Seperti kebiasaan suami yang tidak mau memasukkan kaos kaki kotornya ke dalam wadah cucian kotor atau ketika tulang-tulang ayam yang masih tersisa di piring langsung diletakkan di bak cucian piring padahal ada tempat sampah persis dibawahnya. Ada lagi kebiasaan si sulung yang selalu menaruh buku-buku atau surat-surat penting dari sekolahnya di mana-mana. Ketika perlu untuk dibaca kembali, seisi rumah harus ikut heboh untuk mencarinya. Juga kebiasaan adiknya yang sering menaruh handuk di sofa keluarga ketimbang menjemur di tempat yang sudah disediakan. Dan masih banyak  kebiasaan lainnya yang menurut saya harus selalu diingatkan.
Pada awalnya niat saya hanya mengingatkan saja. Dan saat diingatkanpun, mereka menjawab seakan tahu kalau kebiasaan itu adalah salah. Sehari dua hari mereka ingat, tapi hari-hari berikutnya kebiasaan itu berulang lagi. Kalau sudah begitu, omelan dan gerutuanlah yang keluar.
Kadang lucu juga mendengar tanggapan mereka dengan omelan mamanya.
“Hayo, hari ini siapa ya yang diomelin Mama?” canda si sulung.
“Kayaknya bagian Ayah deh… Ayah lupa naruh pisau di kandang burung buat potong pisang. Eiiits… jangan ngomel dulu Ma, segera Ayah kembalikan!” Saya tertawa dalam hati, padahal pisau itu belum saya butuhkan di dapur.
Namun, ada satu waktu ketika saya berhenti mengomel. Itu terjadi ketika suatu hari suami saya dengan tidak sengaja melontarkan kata-kata yang membuat saya tersinggung. Kali itu saya tidak mengganggap itu adalah hal yang remeh temeh. Perasaan saya sedih tak terkira sehingga tak terpikirkan lagi tentang hal-hal kecil seputaran kebiasaan-kebiasaan jelek suami dan anak-anak. Saya begitu tenggelam dalam kesedihan saya. Pekerjaan rumah tangga saya lakukan seperti biasanya, namun kali itu saya kerjakan dengan diam, tanpa suara. Awalnya anak-anak merasa senang karena omelan yang biasanya beredar tiba-tiba menghilang. Hari-hari berikutnya, mereka gelisah. Aura di dalam rumah berubah, menjadi tidak nyaman. Tak seriang ketika Mama sering mengomel. Suamipun sudah berusaha meminta maaf, karena kata-kata yang kemarin dia ucapkan itu bukan bermaksud seperti apa yang saya pikirkan. Tapi luka di hati tak semudah itu untuk dihilangkan.
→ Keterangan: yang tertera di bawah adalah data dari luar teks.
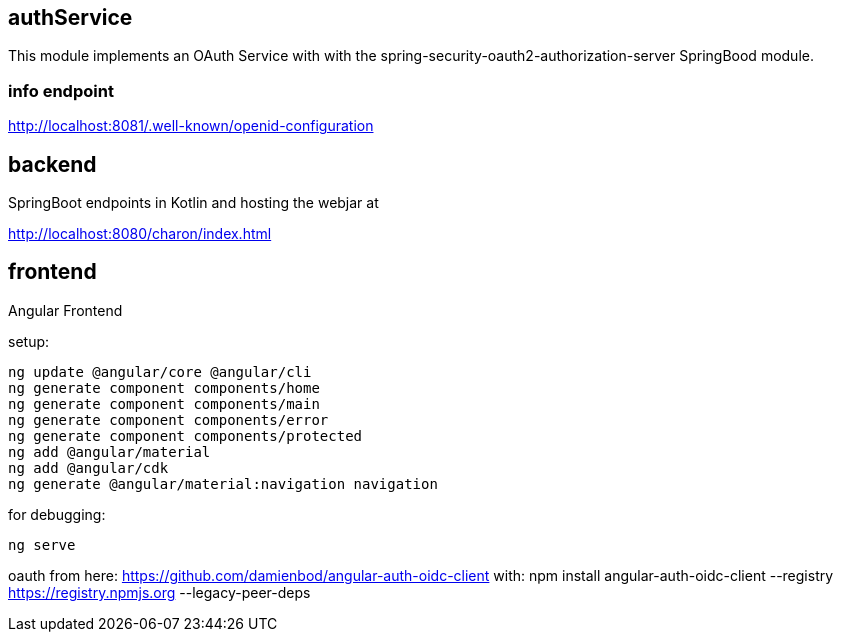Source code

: == authService

This module implements an OAuth Service with with the spring-security-oauth2-authorization-server SpringBood module.



=== info endpoint

http://localhost:8081/.well-known/openid-configuration


== backend

SpringBoot endpoints in Kotlin and hosting the webjar at

http://localhost:8080/charon/index.html


== frontend

Angular Frontend

setup:

  ng update @angular/core @angular/cli
  ng generate component components/home
  ng generate component components/main
  ng generate component components/error
  ng generate component components/protected
  ng add @angular/material
  ng add @angular/cdk
  ng generate @angular/material:navigation navigation

for debugging:

  ng serve

oauth from here:
https://github.com/damienbod/angular-auth-oidc-client
with:
npm install angular-auth-oidc-client --registry https://registry.npmjs.org --legacy-peer-deps

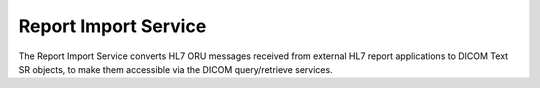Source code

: Report Import Service
"""""""""""""""""""""

The Report Import Service converts HL7 ORU messages received from external HL7 report applications to DICOM Text SR
objects, to make them accessible via the DICOM query/retrieve services.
“Ayah, Mama kenapa sih kok jadi pendiam gitu?” tanya si adik.
“Sttt… Mama masih sakit dek. Ayah juga ingin Mama bisa cepat sembuh. Ayah kangen diomelin Mama.”
“Iya Yah… suasana rumah jadi nggak enak kalau Mama sakit,” si sulungpun ikut berkomentar.
Mendengar percakapan mereka, sedikit terobatilah kesedihan saya. Tak boleh saya biarkan berlarut-larut, akhirnya saya memutuskan.
“Ini mainan siapa ya, yang nggak dikembalikan ke tempatnya? Tuh jadinya keinjak Mama kan… Duh, surat undangan arisan kemarin kamu simpan dimana, mbak? Ayah, kok gunting dapur menghilang lagi?”
Mereka tergopoh-gopoh mendengar omelan Mamanya lagi.
“Horeee… Mama sudah mengomel lagi, tandanya Mama sudah sehat!” seru si sulung girang.
“Makasih ya, Ma, omelan Mama manis deh…,” kata Ayah sambil mengedipkan matanya.